### Problem requirements
Copy out each line below in which the string "Groot" appears.

-- Material provided follows --

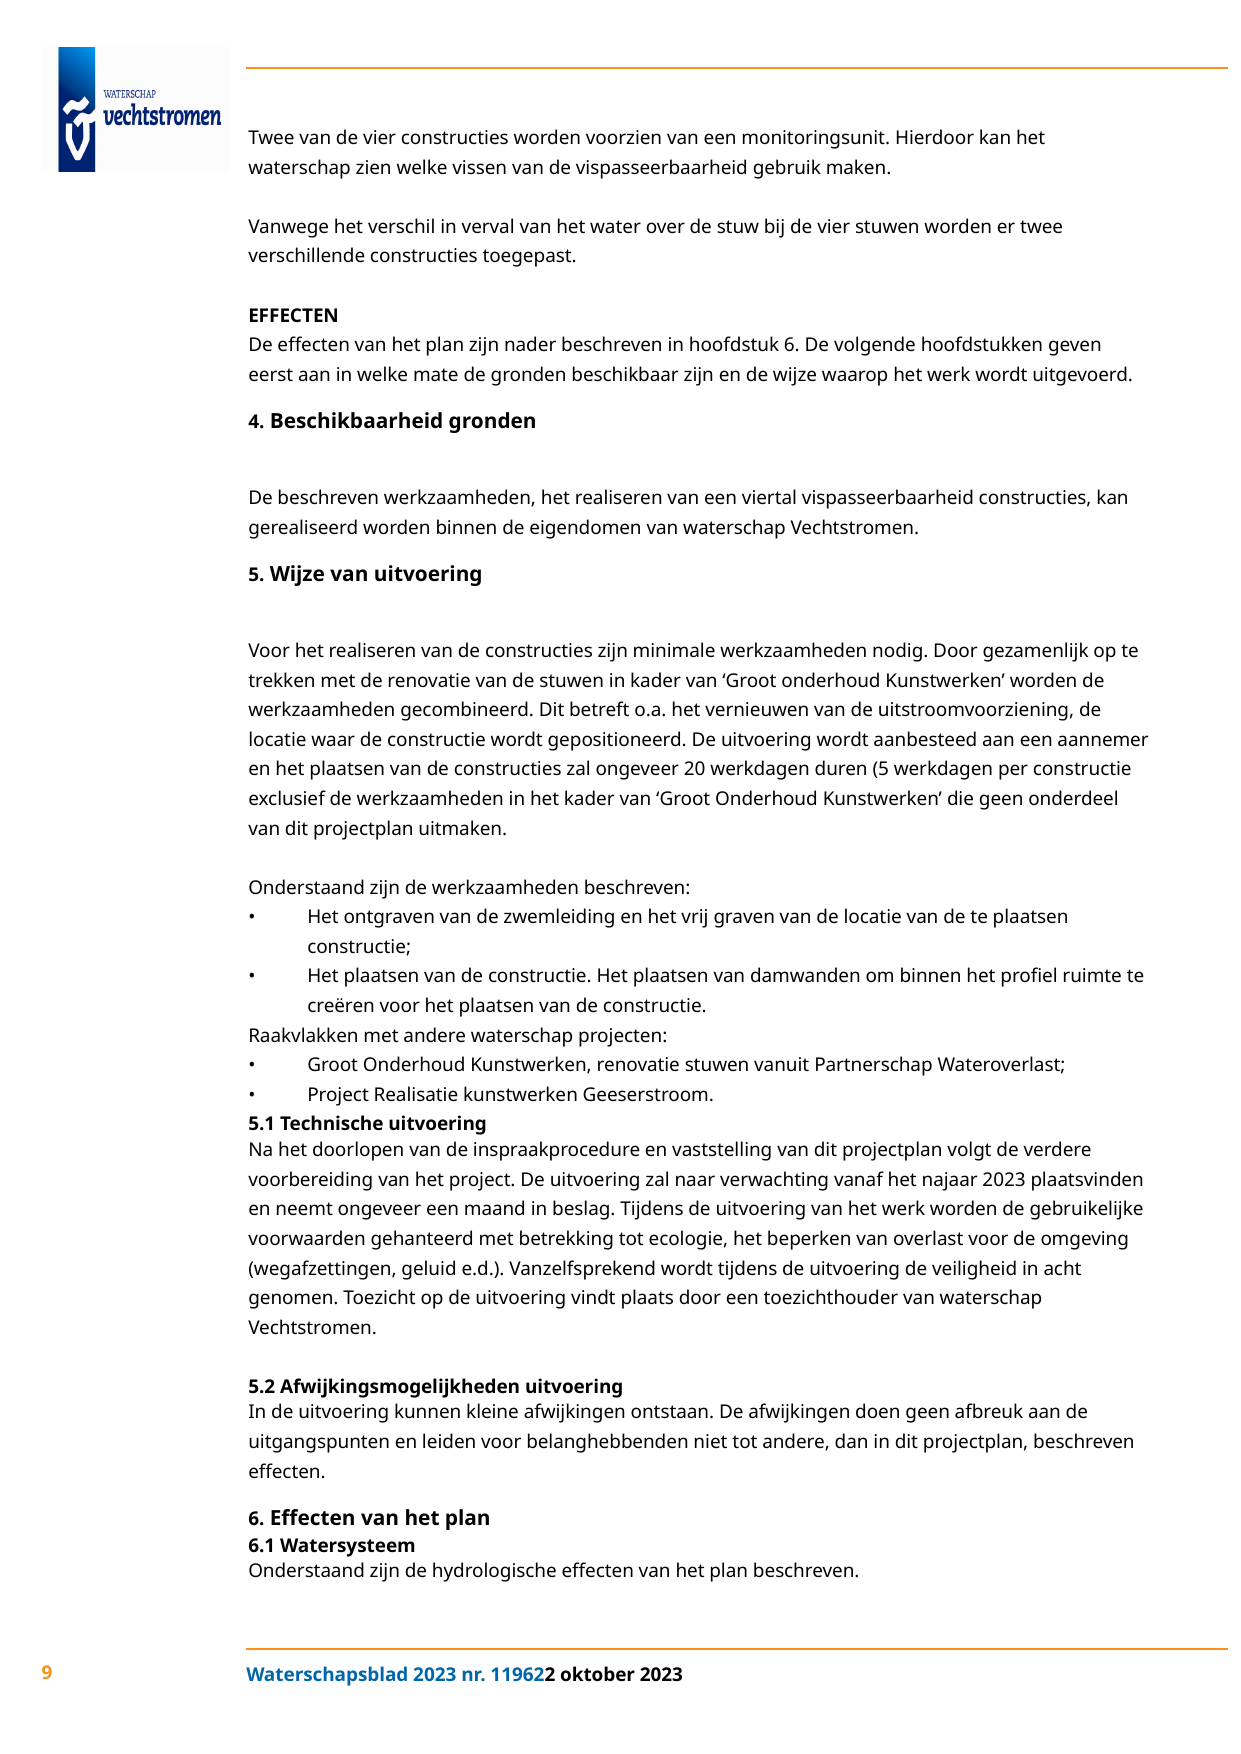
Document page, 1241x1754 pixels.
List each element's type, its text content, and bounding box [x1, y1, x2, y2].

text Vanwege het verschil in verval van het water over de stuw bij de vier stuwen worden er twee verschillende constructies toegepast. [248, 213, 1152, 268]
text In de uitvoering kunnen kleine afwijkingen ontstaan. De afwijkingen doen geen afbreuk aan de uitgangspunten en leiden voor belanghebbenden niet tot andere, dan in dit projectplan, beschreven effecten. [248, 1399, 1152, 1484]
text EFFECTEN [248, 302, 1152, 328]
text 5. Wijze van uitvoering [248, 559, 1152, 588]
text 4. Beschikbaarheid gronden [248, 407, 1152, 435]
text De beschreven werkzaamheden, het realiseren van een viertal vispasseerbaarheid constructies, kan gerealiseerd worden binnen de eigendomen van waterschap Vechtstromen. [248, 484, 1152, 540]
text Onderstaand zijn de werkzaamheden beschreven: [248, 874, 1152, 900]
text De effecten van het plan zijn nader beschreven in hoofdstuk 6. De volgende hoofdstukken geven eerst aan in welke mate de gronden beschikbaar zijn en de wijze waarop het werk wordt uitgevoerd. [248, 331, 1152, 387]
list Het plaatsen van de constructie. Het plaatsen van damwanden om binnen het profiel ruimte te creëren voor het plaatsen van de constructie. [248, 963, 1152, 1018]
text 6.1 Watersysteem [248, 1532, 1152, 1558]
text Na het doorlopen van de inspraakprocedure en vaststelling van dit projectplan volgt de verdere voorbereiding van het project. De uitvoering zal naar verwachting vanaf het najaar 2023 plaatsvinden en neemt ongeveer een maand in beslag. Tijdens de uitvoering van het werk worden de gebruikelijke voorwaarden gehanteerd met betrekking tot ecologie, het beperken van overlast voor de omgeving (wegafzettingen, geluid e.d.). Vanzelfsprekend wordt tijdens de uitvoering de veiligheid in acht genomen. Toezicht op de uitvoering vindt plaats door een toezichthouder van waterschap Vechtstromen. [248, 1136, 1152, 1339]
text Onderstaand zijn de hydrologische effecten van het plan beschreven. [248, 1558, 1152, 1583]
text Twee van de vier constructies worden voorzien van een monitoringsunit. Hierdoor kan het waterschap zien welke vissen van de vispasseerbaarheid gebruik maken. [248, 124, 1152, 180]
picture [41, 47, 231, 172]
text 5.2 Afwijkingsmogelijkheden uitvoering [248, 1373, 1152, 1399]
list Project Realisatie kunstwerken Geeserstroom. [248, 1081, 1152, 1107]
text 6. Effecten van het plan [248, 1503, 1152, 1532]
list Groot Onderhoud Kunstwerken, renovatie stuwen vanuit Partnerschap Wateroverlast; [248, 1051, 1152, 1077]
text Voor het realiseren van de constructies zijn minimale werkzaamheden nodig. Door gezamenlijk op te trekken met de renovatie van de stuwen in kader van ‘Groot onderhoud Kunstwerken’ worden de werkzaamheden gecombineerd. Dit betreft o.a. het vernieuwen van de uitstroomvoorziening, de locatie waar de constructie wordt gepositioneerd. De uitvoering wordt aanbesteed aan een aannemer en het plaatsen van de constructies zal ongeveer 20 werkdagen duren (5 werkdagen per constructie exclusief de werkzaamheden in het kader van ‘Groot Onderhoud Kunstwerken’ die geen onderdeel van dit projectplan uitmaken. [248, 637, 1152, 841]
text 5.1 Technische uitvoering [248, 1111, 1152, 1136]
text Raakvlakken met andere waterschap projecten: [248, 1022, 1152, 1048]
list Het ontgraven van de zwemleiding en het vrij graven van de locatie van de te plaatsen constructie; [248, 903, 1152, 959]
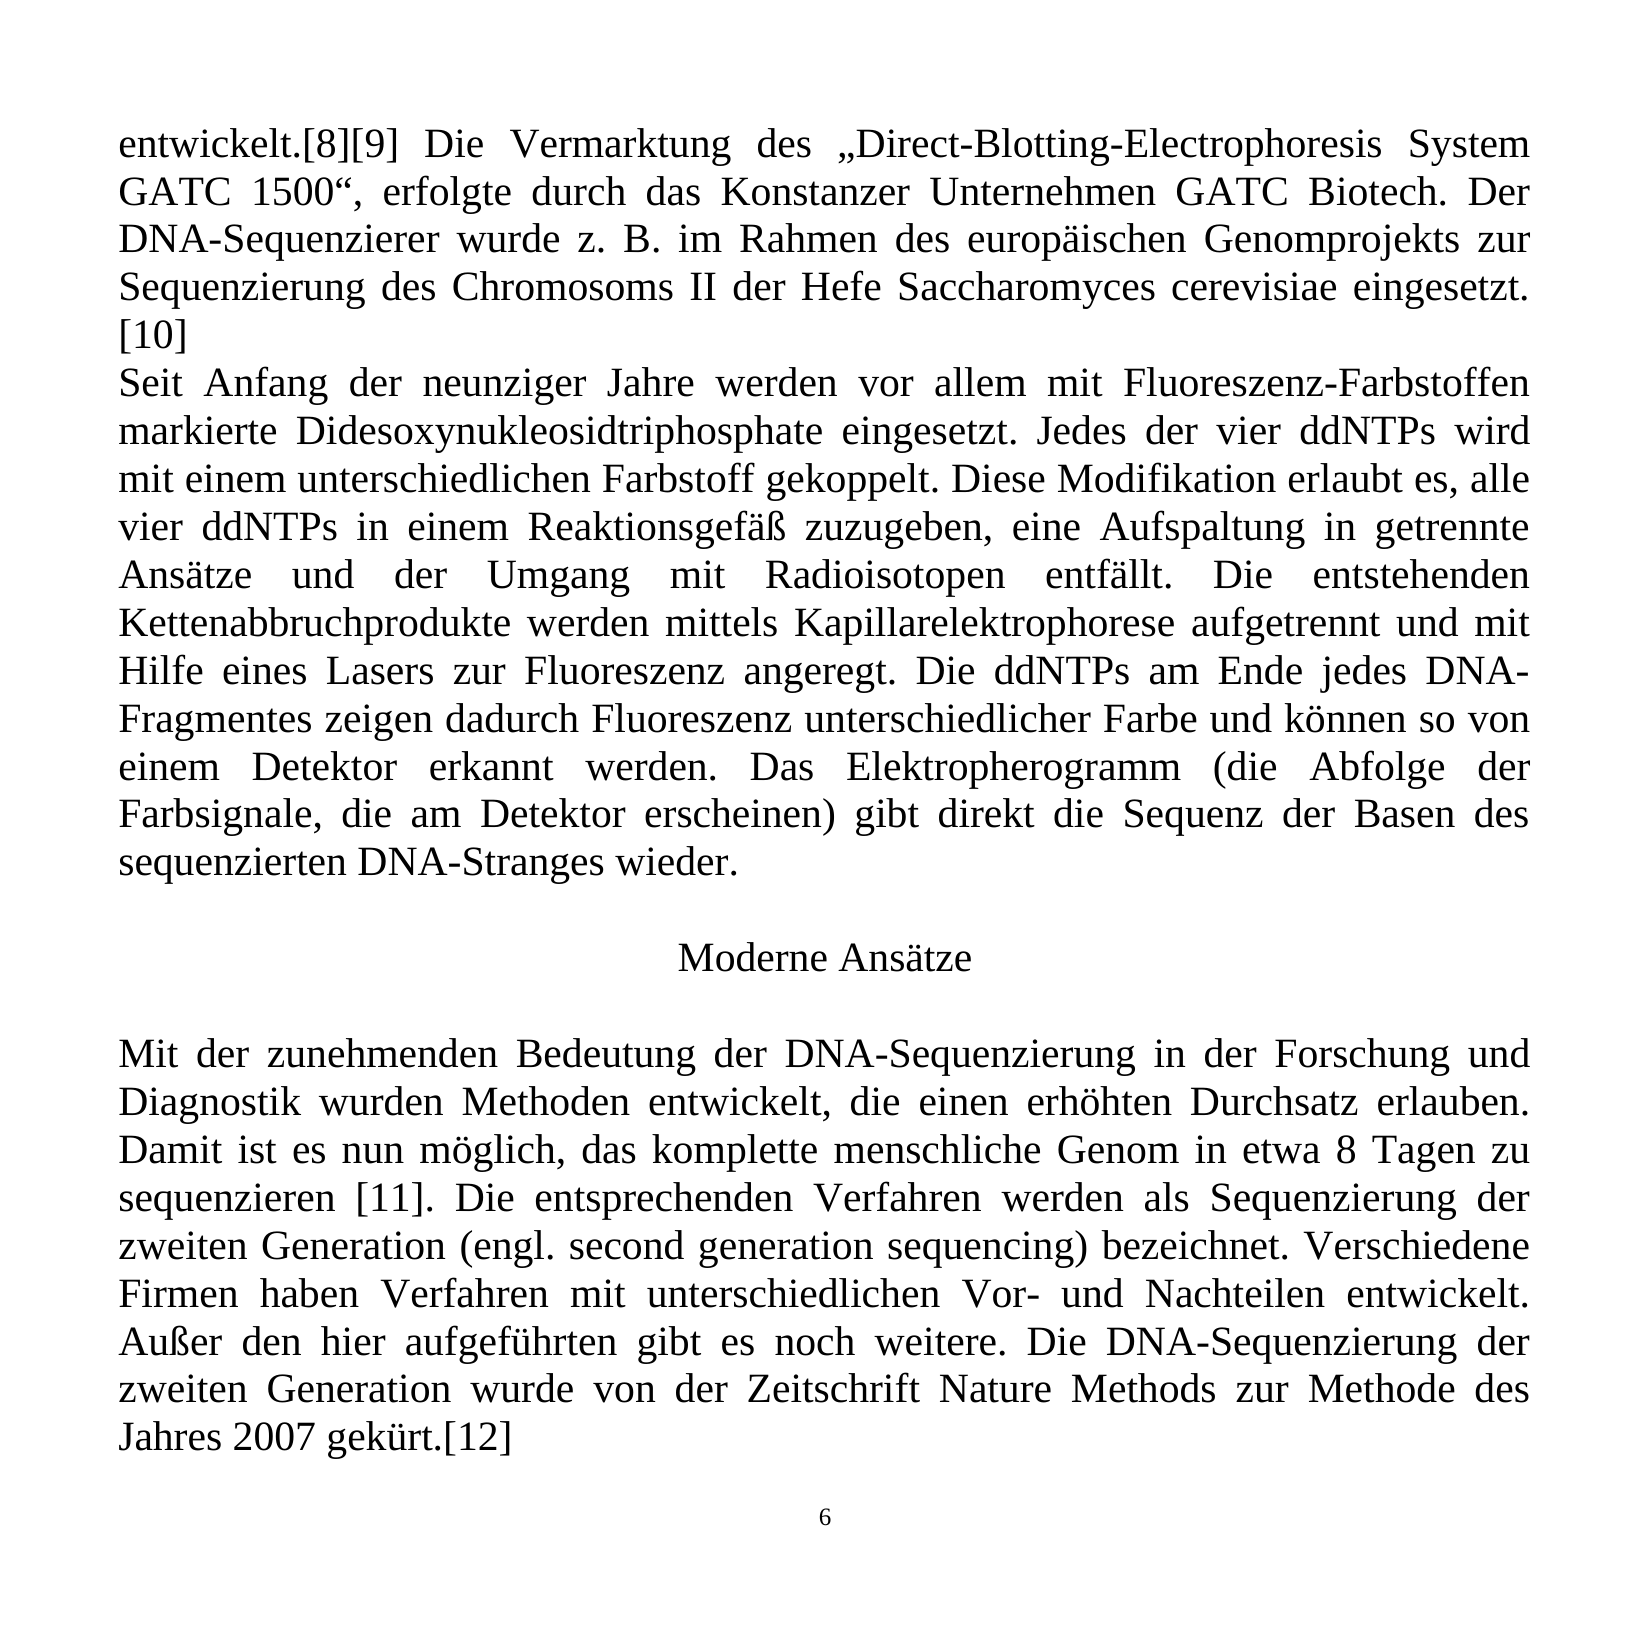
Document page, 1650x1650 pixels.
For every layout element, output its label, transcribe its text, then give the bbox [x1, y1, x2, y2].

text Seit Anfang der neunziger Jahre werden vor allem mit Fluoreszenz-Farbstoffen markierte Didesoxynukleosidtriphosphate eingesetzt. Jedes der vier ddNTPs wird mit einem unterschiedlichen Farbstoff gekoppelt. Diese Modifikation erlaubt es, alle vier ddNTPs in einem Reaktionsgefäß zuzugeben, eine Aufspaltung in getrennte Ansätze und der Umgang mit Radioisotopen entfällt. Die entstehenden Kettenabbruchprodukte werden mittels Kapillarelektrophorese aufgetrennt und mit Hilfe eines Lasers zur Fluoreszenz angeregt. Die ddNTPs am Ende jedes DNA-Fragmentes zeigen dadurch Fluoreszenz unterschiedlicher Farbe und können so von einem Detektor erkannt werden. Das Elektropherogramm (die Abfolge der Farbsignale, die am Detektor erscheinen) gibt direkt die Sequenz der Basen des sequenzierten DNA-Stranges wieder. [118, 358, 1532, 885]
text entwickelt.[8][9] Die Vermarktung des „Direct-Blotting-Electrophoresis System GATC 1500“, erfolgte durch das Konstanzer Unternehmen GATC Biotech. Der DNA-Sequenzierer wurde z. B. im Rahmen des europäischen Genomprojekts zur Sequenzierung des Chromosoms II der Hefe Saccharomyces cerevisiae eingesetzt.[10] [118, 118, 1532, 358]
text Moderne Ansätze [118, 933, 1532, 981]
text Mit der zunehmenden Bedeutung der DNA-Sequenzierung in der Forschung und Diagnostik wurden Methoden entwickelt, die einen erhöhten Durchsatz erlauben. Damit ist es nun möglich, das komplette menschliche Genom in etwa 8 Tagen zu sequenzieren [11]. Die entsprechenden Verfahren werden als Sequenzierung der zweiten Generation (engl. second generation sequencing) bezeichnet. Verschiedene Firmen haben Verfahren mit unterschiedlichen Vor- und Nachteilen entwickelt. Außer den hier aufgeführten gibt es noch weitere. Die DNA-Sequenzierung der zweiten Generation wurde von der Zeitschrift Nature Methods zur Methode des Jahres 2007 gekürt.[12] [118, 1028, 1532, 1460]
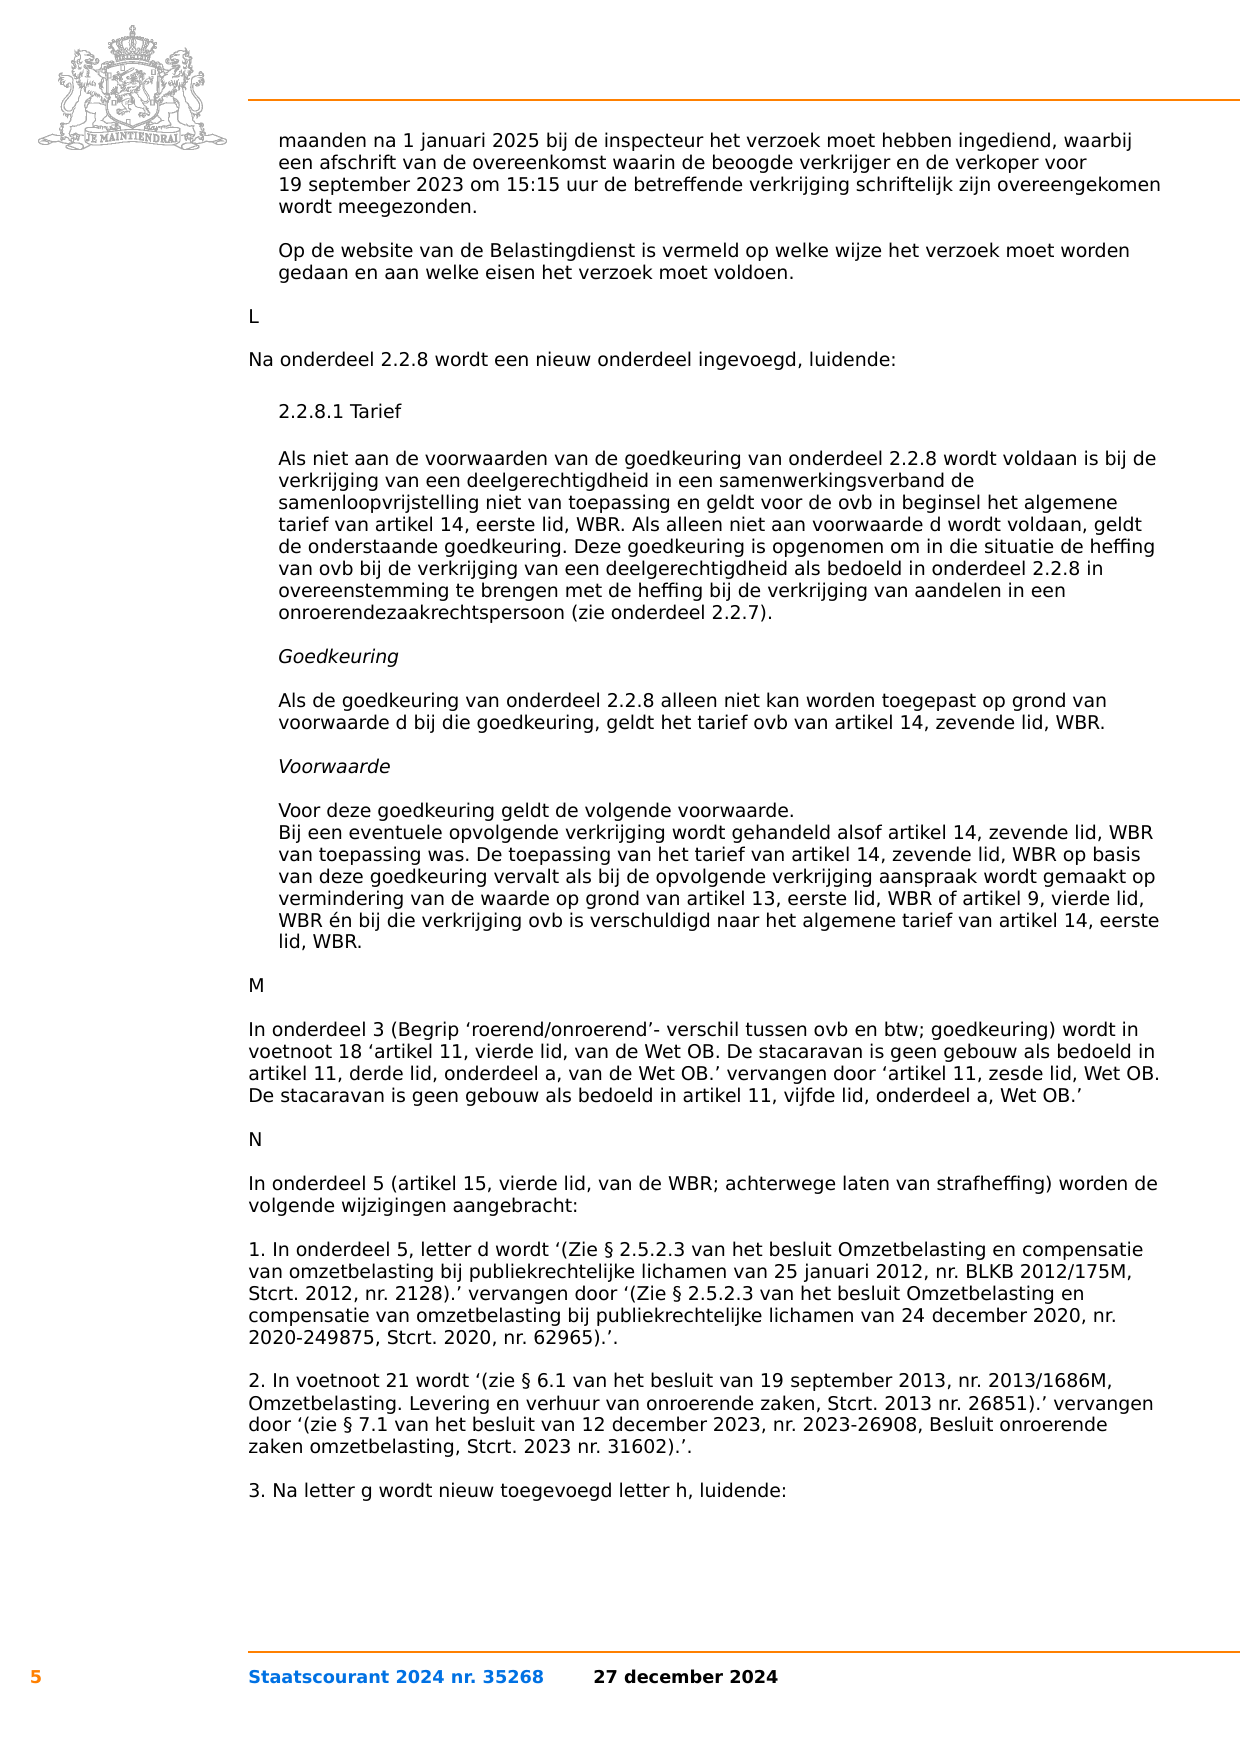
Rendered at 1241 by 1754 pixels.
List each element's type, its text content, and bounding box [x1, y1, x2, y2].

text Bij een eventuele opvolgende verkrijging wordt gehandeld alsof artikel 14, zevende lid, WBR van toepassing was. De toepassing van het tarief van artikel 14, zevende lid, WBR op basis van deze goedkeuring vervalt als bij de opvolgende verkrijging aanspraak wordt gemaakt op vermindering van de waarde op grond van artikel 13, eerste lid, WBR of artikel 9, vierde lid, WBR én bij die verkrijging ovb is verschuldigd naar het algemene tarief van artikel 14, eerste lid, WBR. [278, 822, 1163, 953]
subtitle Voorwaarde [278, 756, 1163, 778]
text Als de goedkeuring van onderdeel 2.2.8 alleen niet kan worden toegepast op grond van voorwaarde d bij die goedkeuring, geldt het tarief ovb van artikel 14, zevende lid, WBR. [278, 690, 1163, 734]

-- Material provided concluded --

### Written answer
list Groot Onderhoud Kunstwerken, renovatie stuwen vanuit Partnerschap Wateroverlast; [248, 1051, 1152, 1077]
text Voor het realiseren van de constructies zijn minimale werkzaamheden nodig. Door gezamenlijk op te trekken met de renovatie van de stuwen in kader van ‘Groot onderhoud Kunstwerken’ worden de werkzaamheden gecombineerd. Dit betreft o.a. het vernieuwen van de uitstroomvoorziening, de locatie waar de constructie wordt gepositioneerd. De uitvoering wordt aanbesteed aan een aannemer en het plaatsen van de constructies zal ongeveer 20 werkdagen duren (5 werkdagen per constructie exclusief de werkzaamheden in het kader van ‘Groot Onderhoud Kunstwerken’ die geen onderdeel van dit projectplan uitmaken. [248, 637, 1152, 841]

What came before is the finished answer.